Correlation Between IShares Cybersecurity and First Trust
Can any of the company-specific risk be diversified away by investing in both IShares Cybersecurity and First Trust at the same time? Although using a correlation coefficient on its own may not help to predict future stock returns, this module helps to understand the diversifiable risk of combining IShares Cybersecurity and First Trust into the same portfolio, which is an essential part of the fundamental portfolio management process.
By analyzing existing cross correlation between iShares Cybersecurity and and First Trust Health, you can compare the effects of market volatilities on IShares Cybersecurity and First Trust and check how they will diversify away market risk if combined in the same portfolio for a given time horizon. You can also utilize pair trading strategies of matching a long position in IShares Cybersecurity with a short position of First Trust. Check out your portfolio center. Please also check ongoing floating volatility patterns of IShares Cybersecurity and First Trust.

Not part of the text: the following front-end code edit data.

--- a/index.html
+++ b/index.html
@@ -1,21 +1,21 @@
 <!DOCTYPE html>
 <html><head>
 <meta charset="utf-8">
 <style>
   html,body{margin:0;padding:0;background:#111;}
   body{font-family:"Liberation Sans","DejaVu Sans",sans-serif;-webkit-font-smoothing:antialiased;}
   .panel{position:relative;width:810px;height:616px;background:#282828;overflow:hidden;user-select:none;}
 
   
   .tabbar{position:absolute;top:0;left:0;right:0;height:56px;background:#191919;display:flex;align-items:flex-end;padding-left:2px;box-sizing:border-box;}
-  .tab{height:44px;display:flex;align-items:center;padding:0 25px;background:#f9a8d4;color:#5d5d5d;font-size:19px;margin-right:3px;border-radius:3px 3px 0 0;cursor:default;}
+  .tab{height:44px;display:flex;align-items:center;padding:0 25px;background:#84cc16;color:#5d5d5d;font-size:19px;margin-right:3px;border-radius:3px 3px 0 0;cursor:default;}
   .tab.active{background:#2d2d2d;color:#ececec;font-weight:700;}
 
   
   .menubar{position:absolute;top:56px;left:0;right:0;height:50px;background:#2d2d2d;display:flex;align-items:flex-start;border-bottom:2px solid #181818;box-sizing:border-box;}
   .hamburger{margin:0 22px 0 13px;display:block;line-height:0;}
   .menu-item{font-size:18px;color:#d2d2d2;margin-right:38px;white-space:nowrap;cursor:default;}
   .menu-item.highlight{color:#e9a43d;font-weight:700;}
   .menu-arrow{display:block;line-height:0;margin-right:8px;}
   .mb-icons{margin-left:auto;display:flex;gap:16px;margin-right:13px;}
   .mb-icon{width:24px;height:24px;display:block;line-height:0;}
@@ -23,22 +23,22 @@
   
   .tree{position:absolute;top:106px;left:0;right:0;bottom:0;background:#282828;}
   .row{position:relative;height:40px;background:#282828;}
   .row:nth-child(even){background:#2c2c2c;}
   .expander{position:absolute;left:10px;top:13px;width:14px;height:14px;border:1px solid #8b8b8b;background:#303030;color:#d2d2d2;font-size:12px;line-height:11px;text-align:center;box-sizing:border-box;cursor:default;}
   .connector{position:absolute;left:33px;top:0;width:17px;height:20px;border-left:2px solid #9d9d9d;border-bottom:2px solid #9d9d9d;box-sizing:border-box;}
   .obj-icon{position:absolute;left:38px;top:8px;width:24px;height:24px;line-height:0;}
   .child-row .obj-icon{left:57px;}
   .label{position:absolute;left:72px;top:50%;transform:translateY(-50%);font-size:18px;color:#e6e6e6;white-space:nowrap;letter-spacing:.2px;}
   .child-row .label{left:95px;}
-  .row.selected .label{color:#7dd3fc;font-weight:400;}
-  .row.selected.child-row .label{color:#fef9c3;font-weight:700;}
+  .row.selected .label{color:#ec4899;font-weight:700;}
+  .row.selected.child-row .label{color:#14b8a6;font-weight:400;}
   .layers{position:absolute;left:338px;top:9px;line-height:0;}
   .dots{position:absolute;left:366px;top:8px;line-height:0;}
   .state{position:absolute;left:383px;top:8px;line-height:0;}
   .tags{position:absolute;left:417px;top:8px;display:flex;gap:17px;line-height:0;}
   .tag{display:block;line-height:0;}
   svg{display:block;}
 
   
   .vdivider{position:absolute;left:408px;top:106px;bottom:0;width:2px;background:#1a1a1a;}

Diversification Opportunities for IShares Cybersecurity and First Trust
0.87 | Correlation Coefficient |
Very poor diversification
The 3 months correlation between IShares and First is 0.87. Overlapping area represents the amount of risk that can be diversified away by holding iShares Cybersecurity and and First Trust Health in the same portfolio, assuming nothing else is changed. The correlation between historical prices or returns on First Trust Health and IShares Cybersecurity is a relative statistical measure of the degree to which these equity instruments tend to move together. The correlation coefficient measures the extent to which returns on iShares Cybersecurity and are associated (or correlated) with First Trust. Values of the correlation coefficient range from -1 to +1, where. The correlation of zero (0) is possible when the price movement of First Trust Health has no effect on the direction of IShares Cybersecurity i.e., IShares Cybersecurity and First Trust go up and down completely randomly.

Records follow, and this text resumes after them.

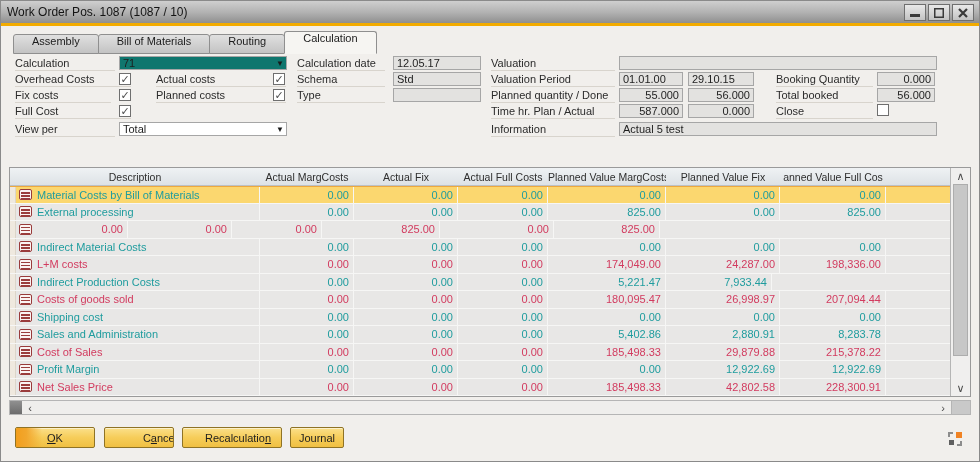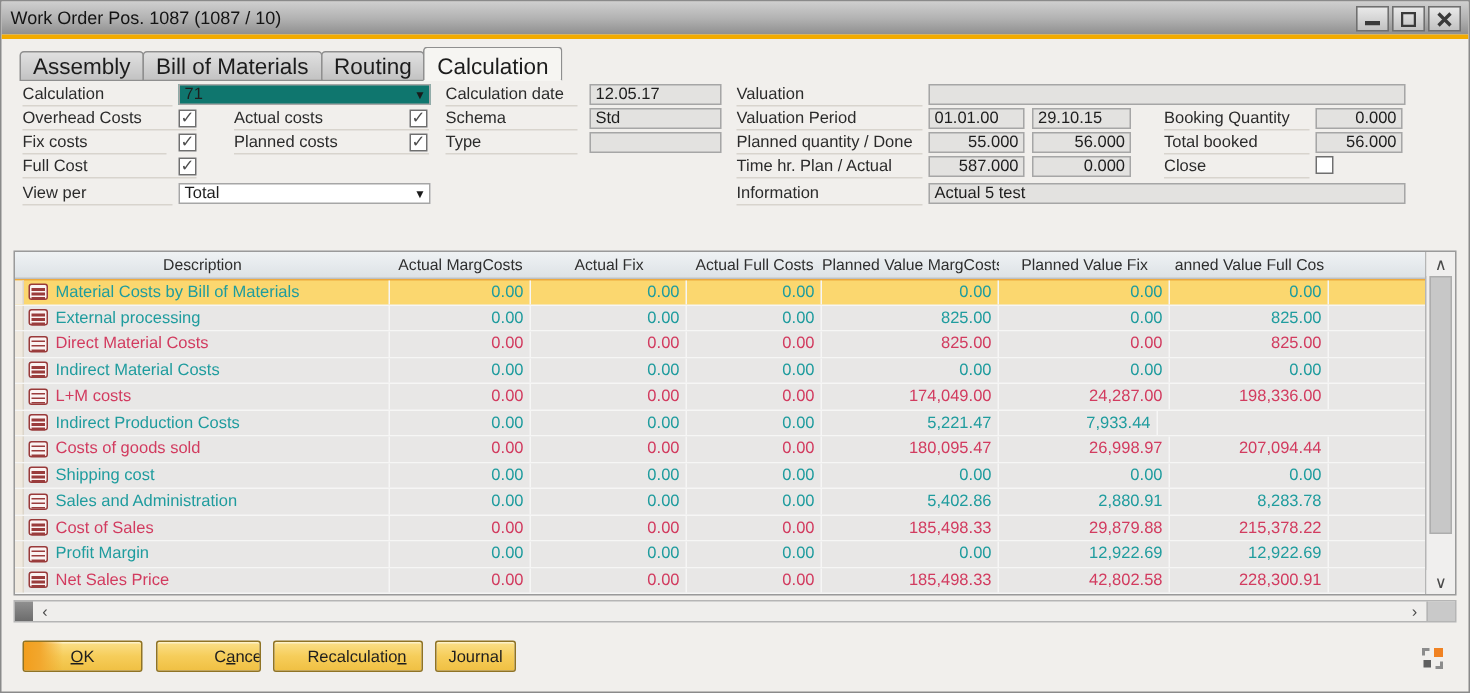--- a/index.html
+++ b/index.html
@@ -18,22 +18,22 @@
   .title-text{ font-size:12px; color:#141414; }
   .win-controls{ position:absolute; right:5px; top:3px; display:flex; gap:2px; }
   .win-btn{
     width:22px; height:17px; background:linear-gradient(180deg,#e9e9e9,#c2c2c2);
     border:1px solid #6f6f6f; display:flex; align-items:center; justify-content:center;
   }
   .accentbar{ position:absolute; left:0; top:22px; width:100%; height:3px; background:#f2ab00; }
   
   .tabs{ position:absolute; left:12px; top:30px; height:23px; display:flex; align-items:flex-end; }
   .tab{
-    height:20px; padding:0 8px; display:flex; align-items:flex-end; justify-content:center;
-    font-size:15px; color:#1c1c1c; background:linear-gradient(180deg,#e0e0e0,#c3c3c3);
+    height:20px; padding:0 18px; display:flex; align-items:flex-start; justify-content:center;
+    font-size:11px; color:#1c1c1c; background:linear-gradient(180deg,#e0e0e0,#c3c3c3);
     border:1px solid #8f8f8f; border-radius:3px 3px 0 0; margin-right:-1px; white-space:nowrap;
   }
   .tab.active{
     height:23px; background:#f6f5f2; border-bottom:1px solid #f6f5f2; z-index:2; font-weight:400;
   }
   
   .lbl{ position:absolute; font-size:11px; color:#2b2b2b; height:14px; line-height:13px;
         border-bottom:1px solid #d8d4cd; white-space:nowrap; overflow:hidden; }
   .fld{ position:absolute; height:14px; font-size:11px; line-height:12px; color:#1e1e1e;
         background:#e3e2e0; border:1px solid #a6a6a6; padding:0 3px; white-space:nowrap; overflow:hidden; }
@@ -247,21 +247,20 @@
   </div>
           <div class="trow red">
     <div class="cell-strip"></div>
     <div class="cell-icon">
               <span class="doc-icon">
                 <i></i>
                 <i></i>
                 <i></i>
               </span>
             </div>
-    <div class="cell-desc">Direct Material Costs</div>
     <div class="vcell c1">0.00</div>
     <div class="vcell c2">0.00</div>
     <div class="vcell c3">0.00</div>
     <div class="vcell c4">825.00</div>
     <div class="vcell c5">0.00</div>
     <div class="vcell c6">825.00</div>
     <div class="cell-fill"></div>
   </div>
           <div class="trow teal">
     <div class="cell-strip"></div>

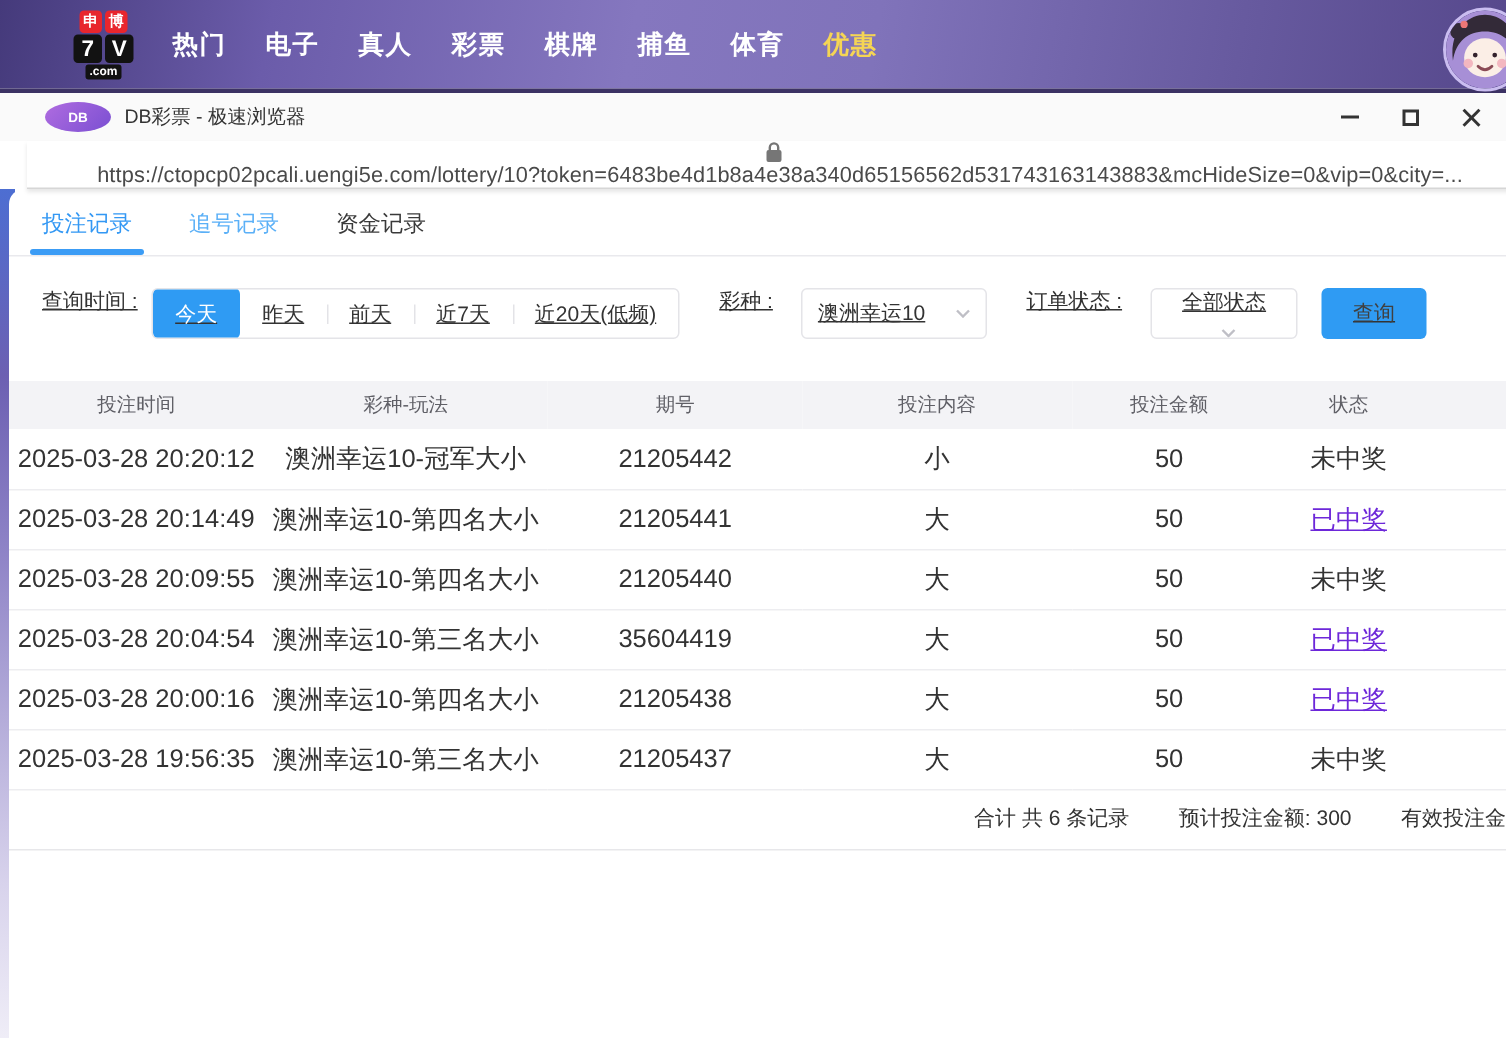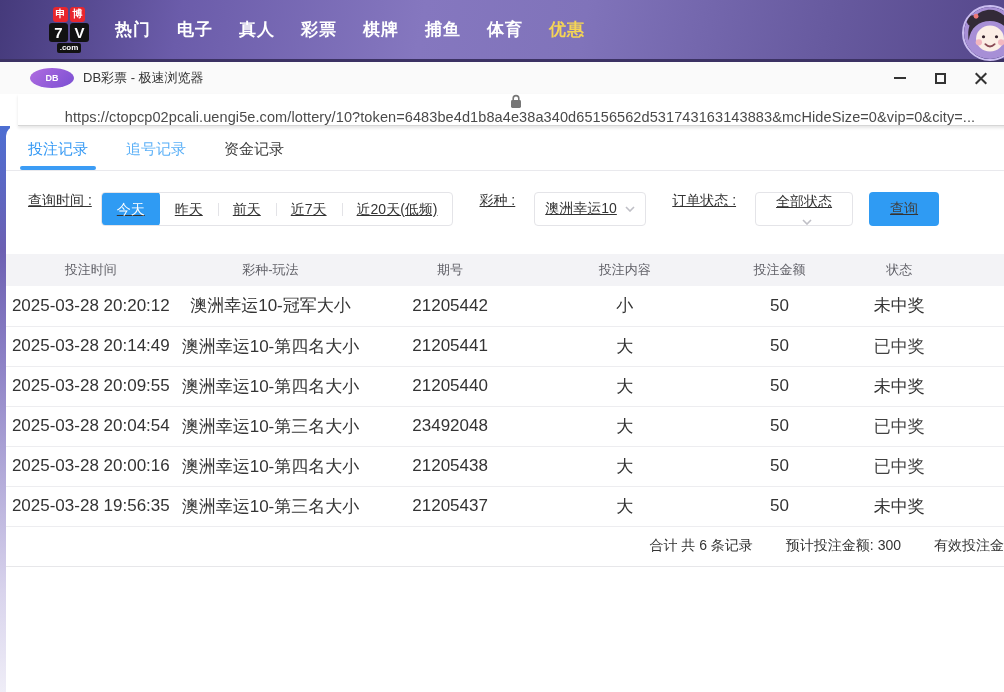--- a/index.html
+++ b/index.html
@@ -76,21 +76,21 @@
   .filter-label { margin-right:9px; }
   .seg-group { display:flex; align-items:center; border:1px solid #e4e4e8; border-radius:4px; height:34px; background:#fff; overflow:hidden; }
   .seg { padding:0 15px; line-height:32px; font-size:14px; color:#333; cursor:pointer; position:relative; }
   .seg.active { background:#2f9bf3; color:#fff; border-radius:4px; line-height:34px; margin:-1px 0; }
   .seg.sep::before { content:""; position:absolute; left:0; top:10px; width:1px; height:13px; background:#e3e3e7; }
   .select {
     height:34px; border:1px solid #e4e4e8; border-radius:4px; background:#fff;
     display:flex; align-items:center; justify-content:space-between;
     padding:0 10px; margin-left:10px; cursor:pointer;
   }
-  .select.lottery { width:112px; }
+  .select.lottery { width:124px; }
   .select.status { width:98px;flex-direction:column; }
   .sel-text { font-size:14px; color:#333; }
   .chevron { margin-left:6px; flex:0 0 auto; }
   .lbl-lottery { margin-left:26px; }
   .lbl-status { margin-left:26px; }
   .search-btn {
     margin-left:16px; width:70px; height:34px; border:none; border-radius:4px;
     background:#2f9bf3; color:#404040; font-size:14px; cursor:pointer;
     font-family:inherit;
   }
@@ -102,21 +102,21 @@
   .bet-table col:nth-child(5){width:13%;} .bet-table col:nth-child(6){width:16%;}
   .bet-table th {
     background:#f3f3f6; color:#5f5f66; font-weight:normal; font-size:13px;
     height:32px; text-align:center;
   }
   .bet-table td {
     height:40px; text-align:center; font-size:17px; color:#333;
     border-bottom:1px solid #ededf0;
   }
   .bet-table th:last-child, .bet-table td:last-child { padding-right:50px; }
-  td.status-cell.won { color:#404040; }
+  td.status-cell.won { color:#6d28d9;text-decoration:underline; }
 
   
   .summary {
     height:40px; display:flex; align-items:center; justify-content:flex-end;
     gap:33px; font-size:14px; color:#333;
     border-bottom:1px solid #e7e7ea; white-space:nowrap;
   }
   .summary .clip-right { margin-right:-14px; }
 </style>
 </head>
@@ -267,21 +267,21 @@
             <td>2025-03-28 20:09:55</td>
             <td>澳洲幸运10-第四名大小</td>
             <td>21205440</td>
             <td>大</td>
             <td>50</td>
             <td class="status-cell">未中奖</td>
           </tr>
           <tr>
             <td>2025-03-28 20:04:54</td>
             <td>澳洲幸运10-第三名大小</td>
-            <td>23492048</td>
+            <td>35604419</td>
             <td>大</td>
             <td>50</td>
             <td class="status-cell won">已中奖</td>
           </tr>
           <tr>
             <td>2025-03-28 20:00:16</td>
             <td>澳洲幸运10-第四名大小</td>
             <td>21205438</td>
             <td>大</td>
             <td>50</td>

Pair Corralation between IShares Cybersecurity and First Trust
Given the investment horizon of 90 days iShares Cybersecurity and is expected to under-perform the First Trust. In addition to that, IShares Cybersecurity is 1.27 times more volatile than First Trust Health. It trades about -0.15 of its total potential returns per unit of risk. First Trust Health is currently generating about -0.06 per unit of volatility. If you would invest 10,862 in First Trust Health on March 12, 2024 and sell it today you would lose (322.00) from holding First Trust Health or give up 2.96% of portfolio value over 90 days.

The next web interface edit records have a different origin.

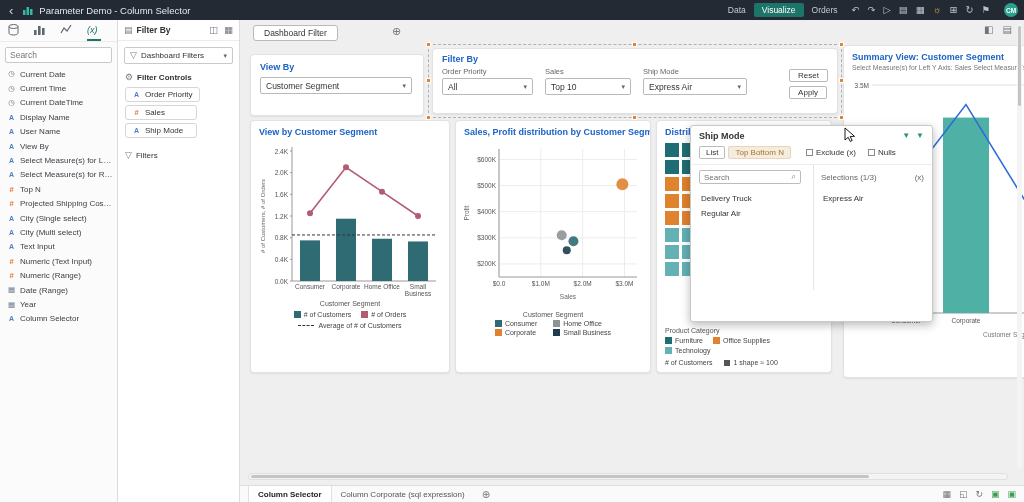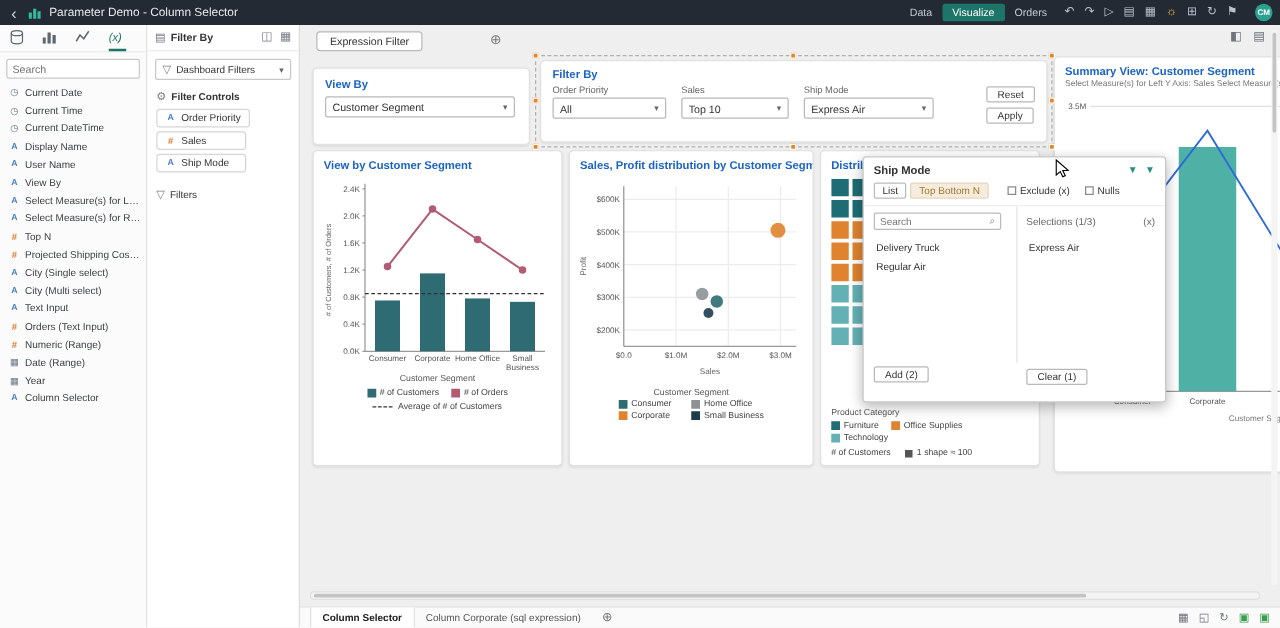--- a/index.html
+++ b/index.html
@@ -244,21 +244,21 @@
         <li>
           <span class="pi pi-A">A</span>
           <span class="pl">City (Multi select)</span>
         </li>
         <li>
           <span class="pi pi-A">A</span>
           <span class="pl">Text Input</span>
         </li>
         <li>
           <span class="pi pi-num">#</span>
-          <span class="pl">Orders (Text Input)</span>
+          <span class="pl">Numeric (Text Input)</span>
         </li>
         <li>
           <span class="pi pi-num">#</span>
           <span class="pl">Numeric (Range)</span>
         </li>
         <li>
           <span class="pi pi-cal">▦</span>
           <span class="pl">Date (Range)</span>
         </li>
         <li>
@@ -306,21 +306,21 @@
       </div>
     <div class="fp-filters">
       <span class="fp-ic">▽</span>
       <span>Filters</span>
     </div>
   </aside>
 
   <div class="right">
     <main class="canvas">
 
-      <span class="expr-btn">Expression Filter</span>
+      <span class="expr-btn">Dashboard Filter</span>
       <span class="plus-icon">⊕</span>
       <span class="canvas-ticons" data-icons="canvas.top_icons">
           <span class="gicon">◧</span>
           <span class="gicon">▤</span>
         </span>
 
       <div class="card vb-card">
         <div class="vb-title">View By</div>
         <div class="select">
           <span>Customer Segment</span>
@@ -579,24 +579,20 @@
             <span>(x)</span>
           </div>
           <ul class="pp-list" id="pp-available">
               <li>Delivery Truck</li>
               <li>Regular Air</li>
             </ul>
           <ul class="pp-sel" id="pp-selected">
               <li>Express Air</li>
             </ul>
         </div>
-        <div class="pp-foot">
-          <span class="btn">Add (2)</span>
-          <span class="btn pp-clear">Clear (1)</span>
-        </div>
       </div>
 
       <span class="cursor">
         <svg width="12" height="16">
             <polygon points="1,1 1,13 4.2,10.3 6.2,14.4 8.2,13.5 6.2,9.5 10.5,9.3" fill="#fff" stroke="#000" stroke-width="0.9"></polygon>
           </svg>
       </span>
 
       <div class="hscroll">
           <div class="hthumb"></div>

Time Period | 3 Months [change] |
Direction | Moves Together |
Strength | Strong |
Accuracy | 100.0% |
Values | Daily Returns |
iShares Cybersecurity and vs. First Trust Health
Performance |
Timeline |
iShares Cybersecurity and |
First Trust Health |
IShares Cybersecurity and First Trust Volatility Contrast
Predicted Return Density |
Returns |
Pair Trading with IShares Cybersecurity and First Trust
The main advantage of trading using opposite IShares Cybersecurity and First Trust positions is that it hedges away some unsystematic risk. Because of two separate transactions, even if IShares Cybersecurity position performs unexpectedly, First Trust can make up some of the losses. Pair trading also minimizes risk from directional movements in the market. For example, if an entire industry or sector drops because of unexpected headlines, the short position in First Trust will offset losses from the drop in First Trust's long position.IShares Cybersecurity vs. SPDR FactSet Innovative | IShares Cybersecurity vs. SPDR SP Health | IShares Cybersecurity vs. iShares Expanded Tech |
First Trust vs. SPDR SP Health | First Trust vs. SPDR SP Software | First Trust vs. SPDR SP Pharmaceuticals | First Trust vs. iShares Medical Devices |
Check out your portfolio center.Note that this page's information should be used as a complementary analysis to find the right mix of equity instruments to add to your existing portfolios or create a brand new portfolio. You can also try the Correlation Analysis module to reduce portfolio risk simply by holding instruments which are not perfectly correlated.